Hal ini karena kebutuhan setiap sekolah berbeda. Oleh karena itu, kepala sekolah diperkenankan membelanjakan dana BOS reguler sesuai kebutuhan sekolahnya saat pandemi Covid-19.
”Kepala sekolah tidak perlu khawatir. Peraturan Mendikbud No 19/2020 adalah dasar hukumnya,” katanya.
Dosen Universitas Pendidikan Indonesia (UPI), Elih Sudiapermana, saat dihubungi secara terpisah, mengatakan, sekolah, utamanya negeri, merupakan organ pemerintah daerah. Kepala sekolah merupakan aparatur pemerintah daerah. Jadi, sekolah dan kepala sekolah bukan organ langsung dari Kemendikbud.
”Anggaran yang masuk ke sekolah (negeri) merupakan bagian dari tata kelola anggaran pemerintah daerah. Keuangan sekolah diperiksa oleh inspektorat daerah,” ujarnya.
Elih berpendapat, kebersamaan Kemendikbud, Kementerian Dalam Negeri, dan Kementerian Keuangan dalam mengomunikasikan komitmen kebijakan kepada pemerintah daerah menjadi salah satu hal penting untuk melindungi kepala sekolah.
Ketua Harian Pengurus Pusat Ikatan Guru Indonesia (IGI) Rusnanie saat dihubungi secara terpisah, mengatakan, tiap-tiap sekolah mempunyai pos alokasi belanja. Di tengah pandemi seperti sekarang, sekolah tidak bisa serta-merta mengalihkan pos alokasi perolehan BOS reguler seluruhnya untuk kebutuhan pulsa dan protokol kesehatan. Sekolah masih harus membayar biaya jasa operasional rutin, misalnya tagihan listrik dan air.

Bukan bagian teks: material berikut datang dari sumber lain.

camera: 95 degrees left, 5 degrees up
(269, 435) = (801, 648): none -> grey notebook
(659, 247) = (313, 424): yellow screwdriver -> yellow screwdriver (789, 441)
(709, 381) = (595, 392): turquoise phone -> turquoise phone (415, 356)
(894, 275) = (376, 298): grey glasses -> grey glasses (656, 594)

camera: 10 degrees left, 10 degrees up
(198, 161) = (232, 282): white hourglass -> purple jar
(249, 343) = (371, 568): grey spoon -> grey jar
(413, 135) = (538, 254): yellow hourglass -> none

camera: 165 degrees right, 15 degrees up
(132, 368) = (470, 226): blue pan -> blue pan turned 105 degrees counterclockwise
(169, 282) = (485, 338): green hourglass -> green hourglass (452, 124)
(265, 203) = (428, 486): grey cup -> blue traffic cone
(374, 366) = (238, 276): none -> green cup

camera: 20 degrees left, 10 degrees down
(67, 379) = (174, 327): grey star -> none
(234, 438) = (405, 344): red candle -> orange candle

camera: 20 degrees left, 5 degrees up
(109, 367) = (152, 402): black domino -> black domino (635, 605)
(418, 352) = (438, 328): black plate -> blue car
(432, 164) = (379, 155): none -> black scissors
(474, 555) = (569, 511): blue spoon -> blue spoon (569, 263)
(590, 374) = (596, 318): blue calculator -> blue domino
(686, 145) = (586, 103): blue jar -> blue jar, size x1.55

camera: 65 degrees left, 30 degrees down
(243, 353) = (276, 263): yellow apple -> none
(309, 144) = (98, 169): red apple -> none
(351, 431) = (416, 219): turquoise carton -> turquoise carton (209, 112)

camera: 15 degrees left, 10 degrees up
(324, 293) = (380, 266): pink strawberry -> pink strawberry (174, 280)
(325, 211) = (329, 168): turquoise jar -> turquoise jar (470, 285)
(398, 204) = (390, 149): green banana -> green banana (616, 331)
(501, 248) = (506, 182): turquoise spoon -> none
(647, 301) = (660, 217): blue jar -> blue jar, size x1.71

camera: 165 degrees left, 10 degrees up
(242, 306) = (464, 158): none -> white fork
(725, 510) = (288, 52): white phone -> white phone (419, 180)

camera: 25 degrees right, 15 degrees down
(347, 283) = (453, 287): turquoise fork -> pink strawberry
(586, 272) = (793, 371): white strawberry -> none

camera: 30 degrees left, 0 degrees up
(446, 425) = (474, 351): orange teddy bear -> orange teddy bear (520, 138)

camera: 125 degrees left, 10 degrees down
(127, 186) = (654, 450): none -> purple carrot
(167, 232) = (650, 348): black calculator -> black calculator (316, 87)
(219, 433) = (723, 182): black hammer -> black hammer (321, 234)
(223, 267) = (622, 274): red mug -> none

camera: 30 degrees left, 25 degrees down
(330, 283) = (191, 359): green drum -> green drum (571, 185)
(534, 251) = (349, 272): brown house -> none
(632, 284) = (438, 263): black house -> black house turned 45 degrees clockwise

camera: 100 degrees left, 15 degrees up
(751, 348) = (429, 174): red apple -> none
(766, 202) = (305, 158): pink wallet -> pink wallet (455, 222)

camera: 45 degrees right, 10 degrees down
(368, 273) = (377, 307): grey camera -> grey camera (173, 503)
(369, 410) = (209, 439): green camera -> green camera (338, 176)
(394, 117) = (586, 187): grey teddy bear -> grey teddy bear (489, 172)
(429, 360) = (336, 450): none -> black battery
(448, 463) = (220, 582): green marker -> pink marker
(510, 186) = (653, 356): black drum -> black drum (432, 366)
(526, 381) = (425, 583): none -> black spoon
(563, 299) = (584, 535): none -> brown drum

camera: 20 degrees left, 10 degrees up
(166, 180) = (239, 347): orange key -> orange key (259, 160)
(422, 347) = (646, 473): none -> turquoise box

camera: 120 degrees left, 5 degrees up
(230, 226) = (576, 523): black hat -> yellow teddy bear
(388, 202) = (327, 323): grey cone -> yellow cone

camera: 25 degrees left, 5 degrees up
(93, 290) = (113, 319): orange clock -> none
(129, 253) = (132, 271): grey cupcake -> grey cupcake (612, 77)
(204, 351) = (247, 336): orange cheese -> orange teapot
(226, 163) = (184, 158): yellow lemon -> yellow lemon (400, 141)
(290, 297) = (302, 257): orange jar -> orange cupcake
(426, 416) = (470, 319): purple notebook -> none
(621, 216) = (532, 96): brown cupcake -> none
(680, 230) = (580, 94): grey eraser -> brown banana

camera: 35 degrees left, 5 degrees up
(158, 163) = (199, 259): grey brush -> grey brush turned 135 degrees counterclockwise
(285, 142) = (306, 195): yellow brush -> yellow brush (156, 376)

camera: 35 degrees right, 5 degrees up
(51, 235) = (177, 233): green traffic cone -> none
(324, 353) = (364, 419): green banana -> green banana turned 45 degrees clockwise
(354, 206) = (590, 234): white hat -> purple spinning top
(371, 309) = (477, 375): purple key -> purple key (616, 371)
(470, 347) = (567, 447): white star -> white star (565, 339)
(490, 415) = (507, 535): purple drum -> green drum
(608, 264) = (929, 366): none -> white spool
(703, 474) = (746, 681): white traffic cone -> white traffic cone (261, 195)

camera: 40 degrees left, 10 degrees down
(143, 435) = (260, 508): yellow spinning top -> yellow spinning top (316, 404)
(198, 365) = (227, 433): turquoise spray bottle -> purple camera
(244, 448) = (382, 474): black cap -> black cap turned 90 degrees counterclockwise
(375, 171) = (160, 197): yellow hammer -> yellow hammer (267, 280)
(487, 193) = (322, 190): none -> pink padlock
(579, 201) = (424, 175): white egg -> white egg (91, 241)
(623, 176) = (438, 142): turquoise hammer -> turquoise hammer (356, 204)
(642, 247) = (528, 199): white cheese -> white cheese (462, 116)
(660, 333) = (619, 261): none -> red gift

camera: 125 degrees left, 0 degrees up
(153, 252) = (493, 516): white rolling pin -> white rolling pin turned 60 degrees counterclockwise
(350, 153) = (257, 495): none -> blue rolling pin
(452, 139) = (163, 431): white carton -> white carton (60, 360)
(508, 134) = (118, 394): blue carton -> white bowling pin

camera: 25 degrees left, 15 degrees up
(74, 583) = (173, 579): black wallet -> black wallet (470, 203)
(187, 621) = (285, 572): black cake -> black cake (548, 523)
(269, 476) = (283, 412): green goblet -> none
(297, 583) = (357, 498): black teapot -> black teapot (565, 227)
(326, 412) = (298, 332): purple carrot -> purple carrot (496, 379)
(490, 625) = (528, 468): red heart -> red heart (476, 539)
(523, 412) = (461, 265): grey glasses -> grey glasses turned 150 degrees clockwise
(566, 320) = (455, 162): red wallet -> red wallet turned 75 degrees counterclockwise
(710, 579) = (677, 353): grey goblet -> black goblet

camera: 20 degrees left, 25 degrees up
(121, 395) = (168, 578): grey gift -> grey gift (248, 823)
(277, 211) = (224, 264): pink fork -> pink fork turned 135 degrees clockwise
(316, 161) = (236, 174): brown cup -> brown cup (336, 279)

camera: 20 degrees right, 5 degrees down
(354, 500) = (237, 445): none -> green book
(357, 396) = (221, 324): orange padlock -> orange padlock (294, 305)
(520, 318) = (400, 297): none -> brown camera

Ada juga sekolah tetap menggelar PJJ metode daring sehingga dana BOS reguler tidak dialokasikan untuk membantu pembelian pulsa guru dan siswa.
Ridwan, Ketua Serikat Guru Indonesia Kabupaten Kutai Kartanegara, memandang relaksasi kebijakan pemakaian dana BOS reguler yang tertuang dalam Peraturan Mendikbud No 19/2020 tidak bisa langsung diterapkan oleh sekolah. Hal ini disebabkan kepala sekolah tunduk pada pemerintah daerah.
”Eksekusi kebijakan seperti itu berdampaknya kepada guru-guru. Kami cuma bisa menunggu,” katanya.